訴訟以外の法務需要は増えていない
――法曹人口はすでに過剰だという見方ですね。
既存の弁護士事務所の主要業務は訴訟だ。訴訟件数は過払い訴訟を除外しても横ばいからやや減少している中で、弁護士の数だけは爆発的に増えている。裁判官や検察官は今もほとんど人数を増やしておらず、合格者数増の受け皿となったのは弁護士だけだ。
――訴訟以外の業務が増えているのでは?
もともと増えるだろうから法曹人口を増やすべきだという話だったが、増えてはいない。中小企業向け案件が増えるというから、日弁連の中小企業法律相談センターが、「ひまわりほっとダイヤル」を開設し、問い合わせをしてきた人の最寄りの弁護士会に振る形の相談窓口を設けたが、相談はまったくと言っていいほどなかった。

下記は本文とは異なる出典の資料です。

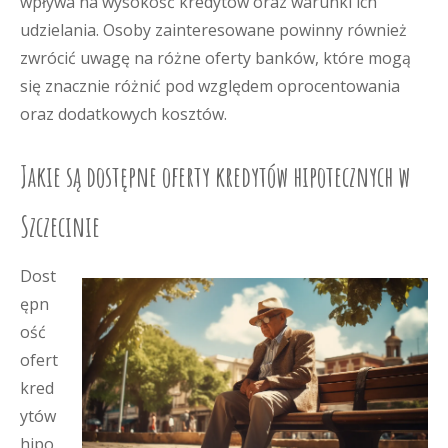
wpływa na wysokość kredytów oraz warunki ich
udzielania. Osoby zainteresowane powinny również
zwrócić uwagę na różne oferty banków, które mogą
się znacznie różnić pod względem oprocentowania
oraz dodatkowych kosztów.
Jakie są dostępne oferty kredytów hipotecznych w
Szczecinie
Dost
ępn
ość
ofert
kred
ytów
hipo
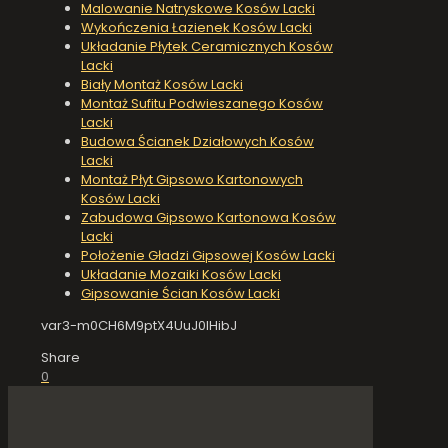
Malowanie Natryskowe Kosów Lacki
Wykończenia Łazienek Kosów Lacki
Układanie Płytek Ceramicznych Kosów
Lacki
Biały Montaż Kosów Lacki
Montaż Sufitu Podwieszanego Kosów
Lacki
Budowa Ścianek Działowych Kosów
Lacki
Montaż Płyt Gipsowo Kartonowych
Kosów Lacki
Zabudowa Gipsowo Kartonowa Kosów
Lacki
Położenie Gładzi Gipsowej Kosów Lacki
Układanie Mozaiki Kosów Lacki
Gipsowanie Ścian Kosów Lacki
var3-m0CH6M9ptX4UuJ0IHibJ
Share
0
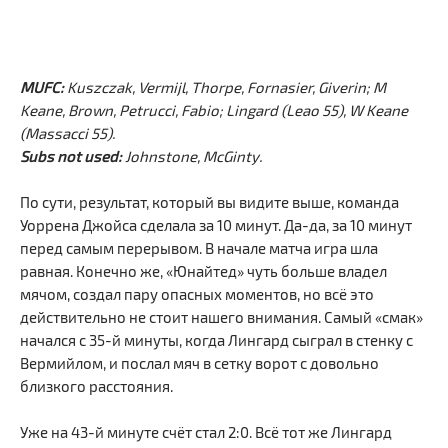
MUFC:
Kuszczak, Vermijl, Thorpe, Fornasier, Giverin; M
Keane, Brown, Petrucci, Fabio; Lingard (Leao 55), W Keane
(Massacci 55).
Subs not used:
Johnstone, McGinty.
По сути, результат, который вы видите выше, команда
Уоррена Джойса сделала за 10 минут. Да-да, за 10 минут
перед самым перерывом. В начале матча игра шла
равная. Конечно же, «Юнайтед» чуть больше владел
мячом, создал пару опасных моментов, но всё это
действительно не стоит нашего внимания. Самый «смак»
начался с 35-й минуты, когда Лингард сыграл в стенку с
Вермийлом, и послал мяч в сетку ворот с довольно
близкого расстояния.
Уже на 43-й минуте счёт стал 2:0. Всё тот же Лингард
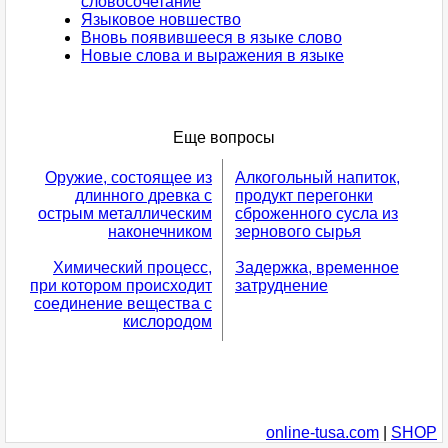
словосочетание
Языковое новшество
Вновь появившееся в языке слово
Новые слова и выражения в языке
Еще вопросы
Оружие, состоящее из
Алкогольный напиток,
длинного древка с
продукт перегонки
острым металлическим
сброженного сусла из
наконечником
зернового сырья
Химический процесс,
Задержка, временное
при котором происходит
затруднение
соединение вещества с
кислородом
online-tusa.com
|
SHOP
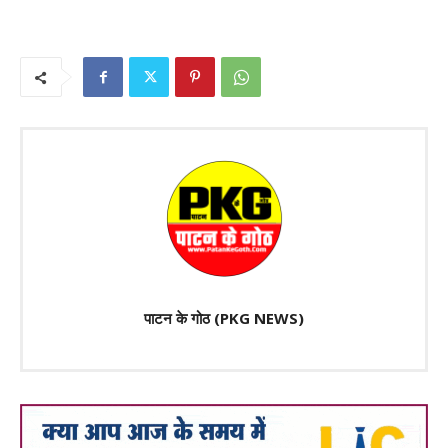
पाटन के गोठ (PKG NEWS)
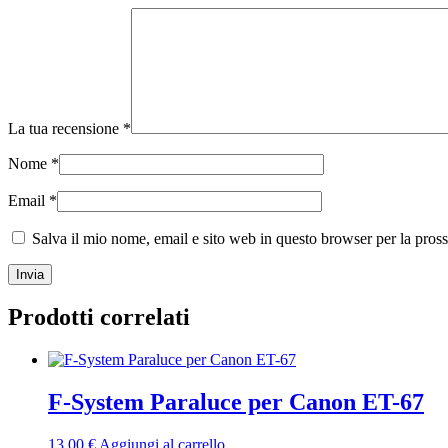
La tua recensione
*
Nome
*
Email
*
Salva il mio nome, email e sito web in questo browser per la pro
Prodotti correlati
F-System Paraluce per Canon ET-67
13,00
€
Aggiungi al carrello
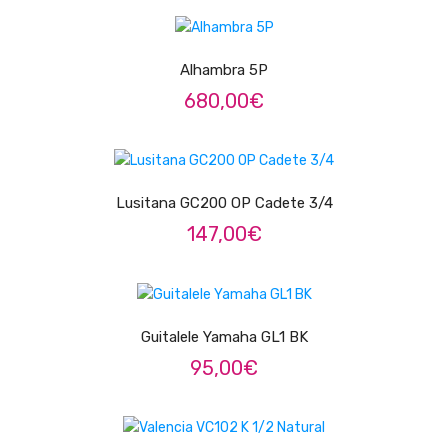
ÁUDIO
ADICIONAR
Microfones
Alhambra 5P
Sistemas sem Fio
680,00
€
Monitorização In-Ears
ADICIONAR
Sistemas PA
Mesas Analógicas
Lusitana GC200 OP Cadete 3/4
147,00
€
Mesas Digitais
Auscultadores
ADICIONAR
Colunas Ativas
Guitalele Yamaha GL1 BK
Colunas Passivas
95,00
€
Amplificadores
LER MAIS
Processamento Sinal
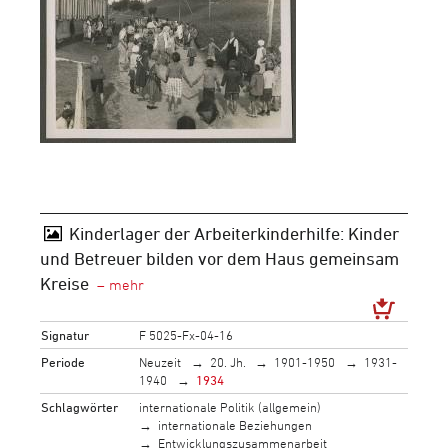
Kinderlager der Arbeiterkinderhilfe: Kinder
und Betreuer bilden vor dem Haus gemeinsam
Kreise
Signatur
F 5025-Fx-04-16
Periode
Neuzeit
20. Jh.
1901-1950
1931-
1940
1934
Schlagwörter
internationale Politik (allgemein)
internationale Beziehungen
Entwicklungszusammenarbeit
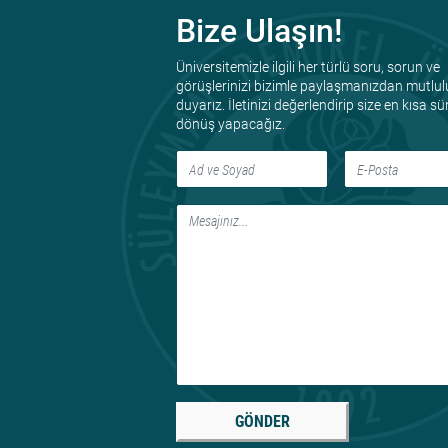
Bize Ulaşın!
Üniversitemizle ilgili her türlü soru, sorun ve
görüşlerinizi bizimle paylaşmanızdan mutlul
duyarız. İletinizi değerlendirip size en kısa s
dönüş yapacağız.
GÖNDER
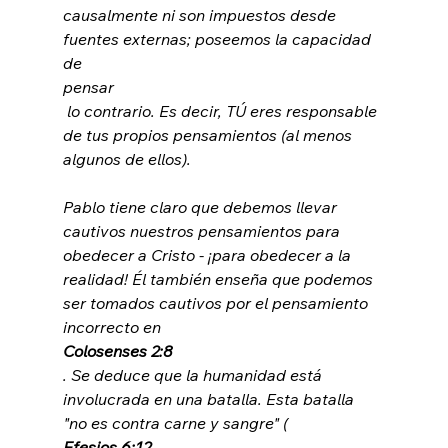
causalmente ni son impuestos desde 
fuentes externas; poseemos la capacidad 
de 
pensar
 lo contrario. Es decir, TÚ eres responsable 
de tus propios pensamientos (al menos 
algunos de ellos).

Pablo tiene claro que debemos llevar 
cautivos nuestros pensamientos para 
obedecer a Cristo - ¡para obedecer a la 
realidad! Él también enseña que podemos 
ser tomados cautivos por el pensamiento 
incorrecto en 
Colosenses 2:8
. Se deduce que la humanidad está 
involucrada en una batalla. Esta batalla 
"no es contra carne y sangre" (
Efesios 6:12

中小企業、IT、国際化、法令の複雑化といったキーワードで法務需要が増えるであろう、という楽観的かつ官僚的な抽象論だけで人数を増やしてしまった。それに、もし実際に法務需要が増えているのなら、既存事務所が採用を増やすはずなのに、全然増やしていない。
司法修習終了直後の一斉登録時に弁護士登録をしていない新人は増加の一途だ。私は法曹人口は社会の法務需要の増減に応じて増減させればいいと思っているが、現状では明らかに過剰。事実から目を背けてはいけない。